I admit it. I was wrong.
For years I have watched many a Southern movie set in the lovely state of Louisiana. In almost all of those movies somehow they bring out big, honking plates of crawfish. And in everyone of those movie moments I have thought, “yeah, right, I’m sure those disgusting little wannabe lobsters are awesome.”
I think it was mostly due to the fact that I really can’t get a hold of eating something that still has eyeballs. I realize this is very hypocritical of me since most things I eat had eyes at some point. Ewe. That thought just completely washed over me. Excuse me.
Do you see what I am saying about the eyeballs? How can you go through with the consumption process while looking into the eyes of your victim. It seems really Hannibal Lector and there is no amount of chianti that will make it ok.
That said, B and I decided on a whim at the fish market that maybe it was time we gave these Louisiana cajun flavored wannabes a try. So we bought 4. Not too many that if we hated them we wasted but enough to give it an honest try.
I could not deal with the actual handling of the crawfish and the removing of the shell. I ate my tail meat sans crawfish exoskeleton visibility. And it was awesome. I mean truly fantastic. As in way better than shrimp. Exactly.
Not only did I survive, we went on to actually craft a crawfish meal the next night.
This is where things got a little murky. The recipe called for cooked, peeled and de-veined crawfish tails. Apparently in the South this is not a problem. Grocery stores commonly carry frozen bags of crawfish tail meat.
I am here to tell you that in the North this is not so. There are frozen bags of cooked crawfish but none that are peeled and de-veined.
Enticed by husband’s crawfish excitement I decided to go ahead and purchase the frozen bag of crawfish to make the great dish we had just seen on the new Food Network app I downloaded that morning. (the app is totally worth it by the way)
What I hadn’t fully thought through was that I may be enlisted to help with the peeling and de-veining of our evening cuisine.
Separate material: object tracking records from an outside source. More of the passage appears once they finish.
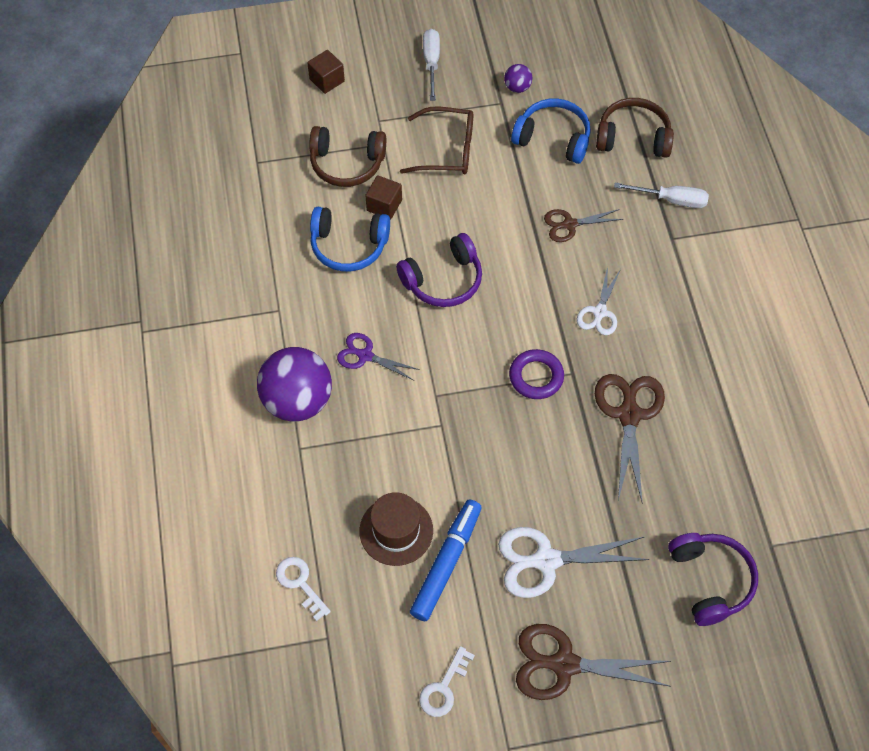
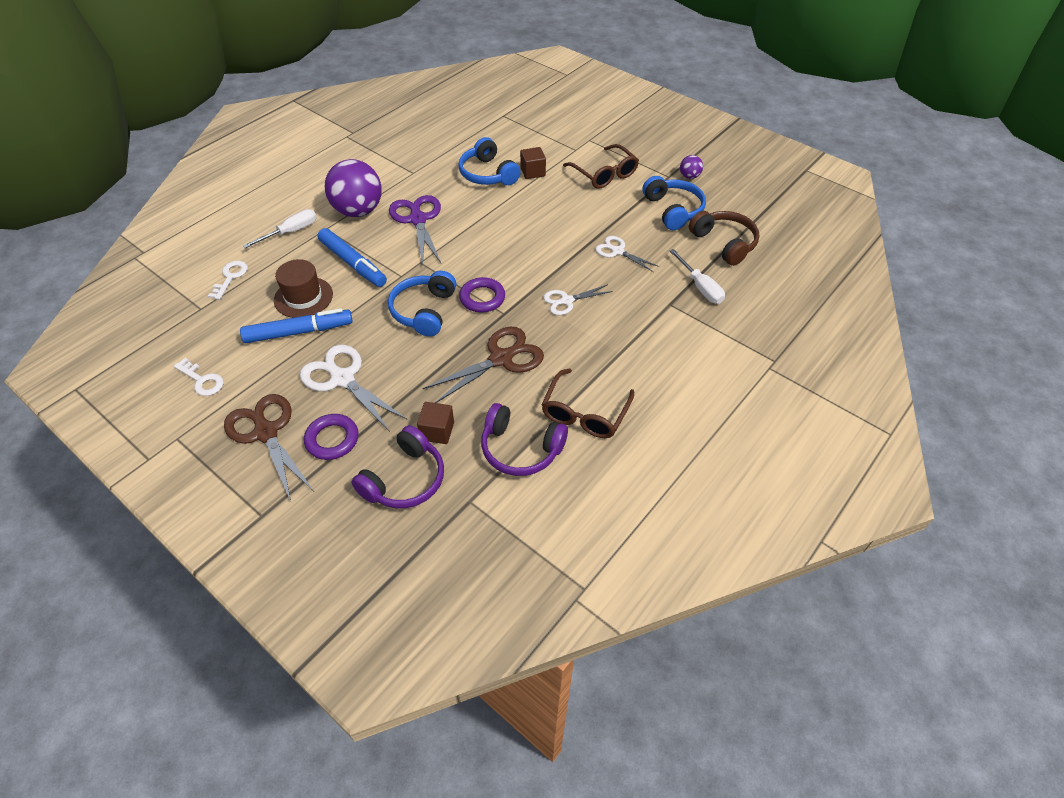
camera: 50 degrees right, 10 degrees down
(327, 80) = (590, 109): brown cube -> brown cube (437, 431)
(347, 163) = (543, 144): brown headphones -> none
(365, 355) = (418, 219): purple scissors -> purple scissors, size x1.66
(382, 456) = (353, 263): none -> blue marker
(431, 63) = (657, 137): white screwdriver -> white screwdriver (291, 232)
(443, 280) = (508, 221): purple headphones -> purple headphones (520, 449)
(444, 688) = (202, 380): white key -> white key turned 135 degrees counterclockwise
(511, 436) = (424, 311): none -> blue headphones
(569, 224) = (617, 251): brown scissors -> white scissors
(618, 612) = (332, 439): none -> purple ring
(744, 396) = (584, 413): none -> brown glasses

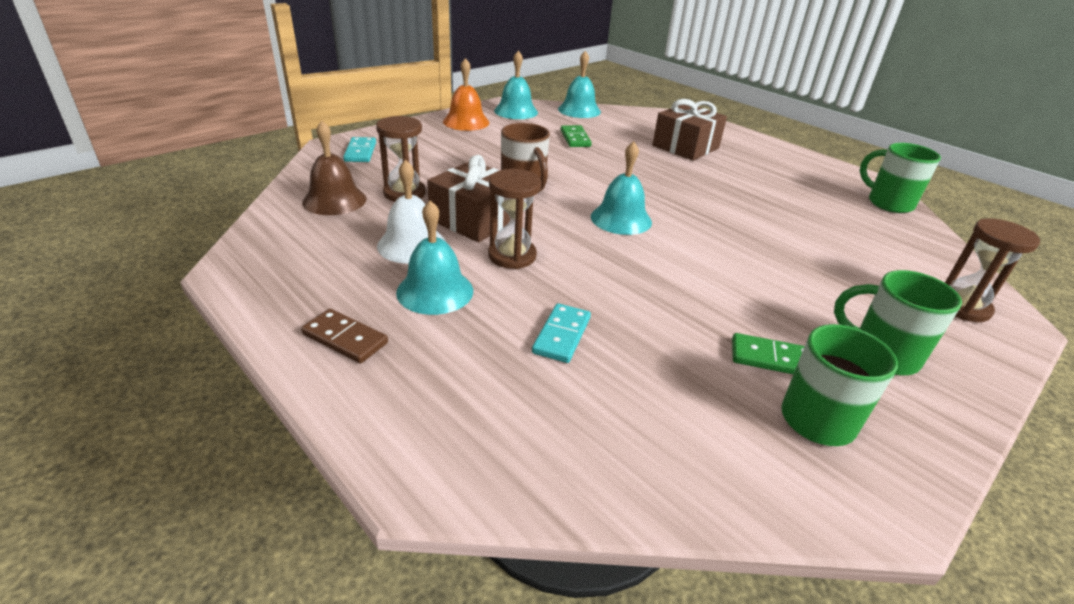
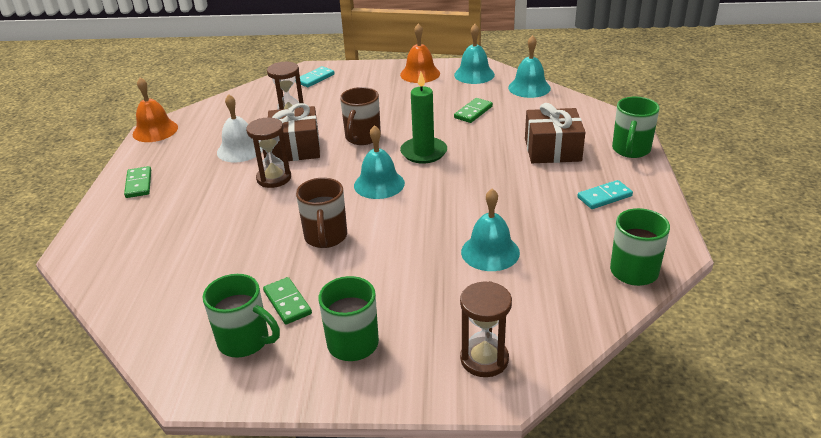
camera: 50 degrees right, 0 degrees up
(237, 269) = (155, 130): none -> orange bell
(334, 200) = (250, 107): brown bell -> none
(345, 339) = (138, 184): brown domino -> green domino
(435, 291) = (207, 180): turquoise bell -> turquoise bell (490, 252)
(561, 335) = (217, 231): turquoise domino -> turquoise domino (604, 197)
(602, 180) = (423, 152): none -> green candle
(675, 283) = (325, 237): none -> brown mug
(729, 132) = (630, 150): none -> green mug

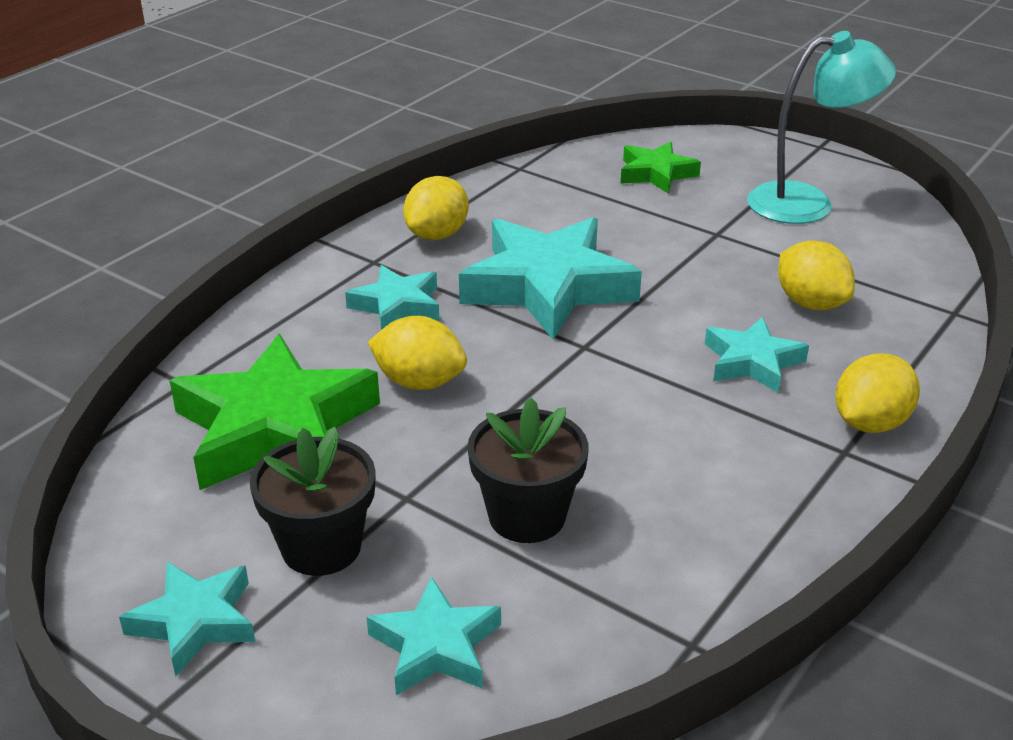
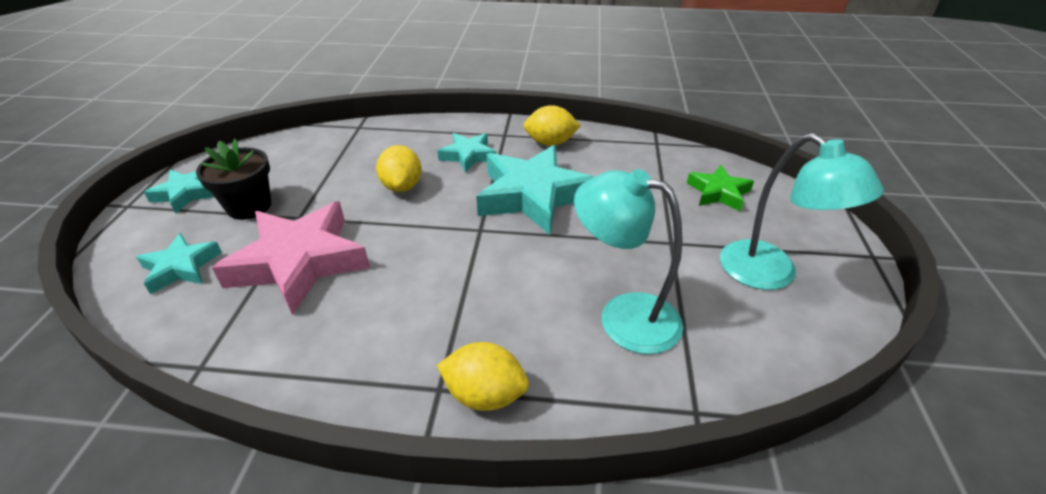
camera: 60 degrees right, 5 degrees up
(275, 428) = (336, 161): green star -> none
(527, 516) = (299, 262): black flower pot -> pink star
(752, 362) = (519, 307): turquoise star -> none
(810, 303) = (623, 316): yellow lemon -> turquoise lamp

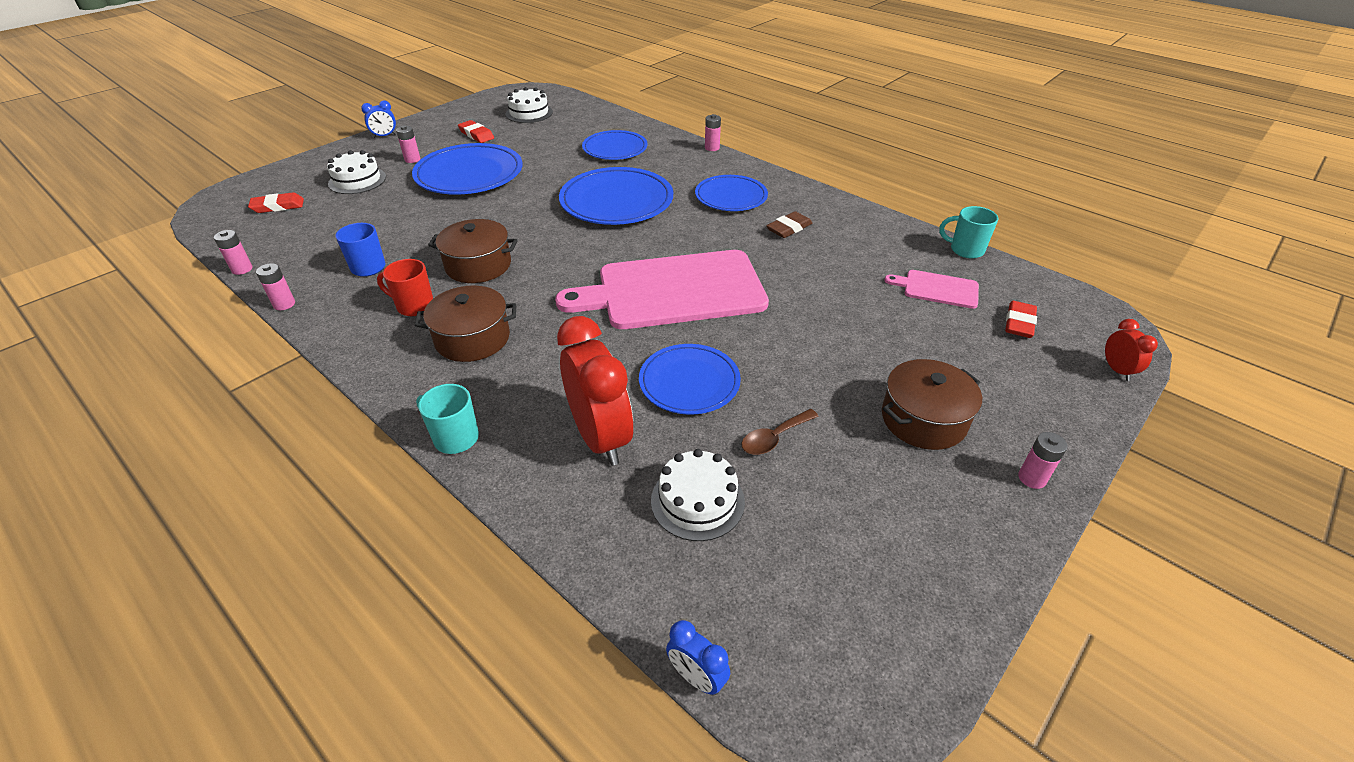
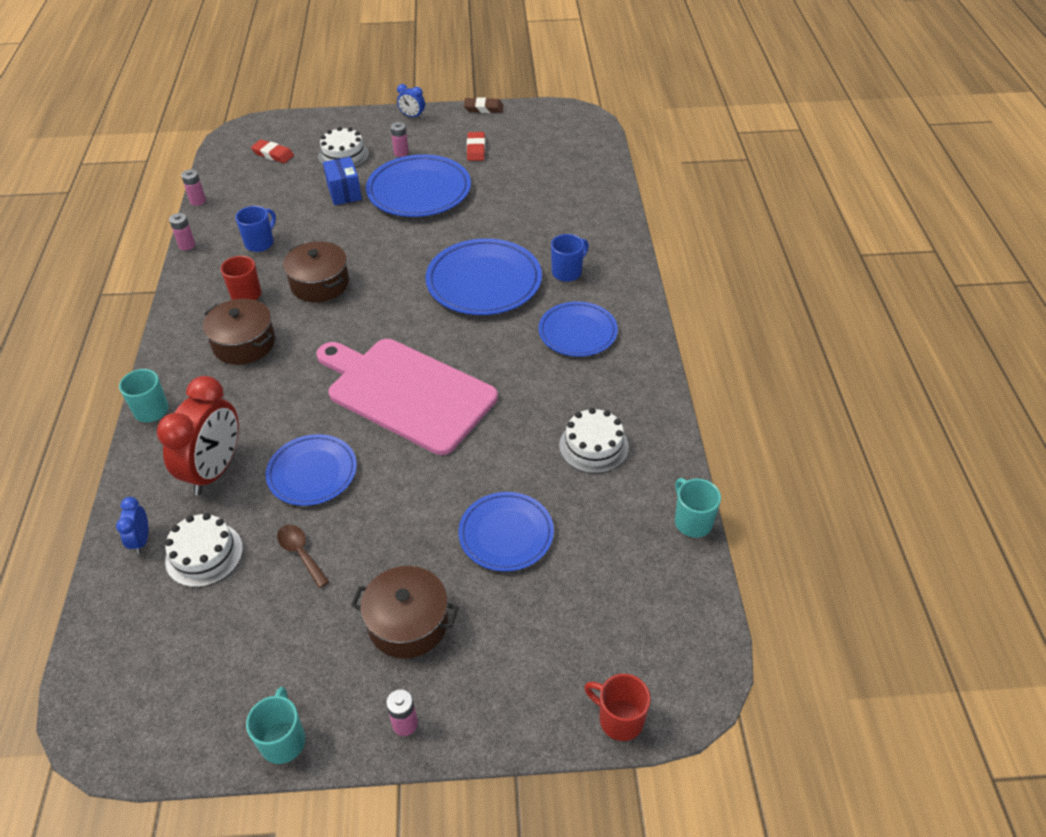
camera: 45 degrees right, 5 degrees up
(400, 202) = (344, 193): none -> blue box
(529, 113) = (546, 144): white cake -> white cake (593, 446)
(615, 149) = (559, 223): blue plate -> blue plate (506, 534)
(667, 170) = (567, 272): none -> blue mug
(697, 677) = (71, 645): blue clock -> blue clock (141, 540)
(712, 148) = (642, 268): pink battery -> none
(774, 438) = (300, 553): brown spoon -> brown spoon turned 45 degrees clockwise
(789, 228) = (575, 394): brown eraser -> brown eraser (483, 108)
(937, 289) = (601, 536): pink cutting board -> none
(986, 566) = (283, 740): none -> turquoise mug
(1019, 323) = (614, 617): red eraser -> none
(1117, 370) = (619, 719): red clock -> red mug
That was a mistake. It put me face to face with my prey.
“I’ll give you the less icky task of de-veining,” my husband said.
“Less icky? I think you might be confused on just who it is you are married to. Less icky is just icky with a lie in front of it. Let’s just call it what it is, vile and beneath me. How far I have fallen…”
And so I de-veined the crawfish tails.
And while I may have lived, I shall never be the same.
Despite all this horror it was wildly worth it. I am hooked and give my greatest apologies to the great state of Louisiana. You were right, they are the best!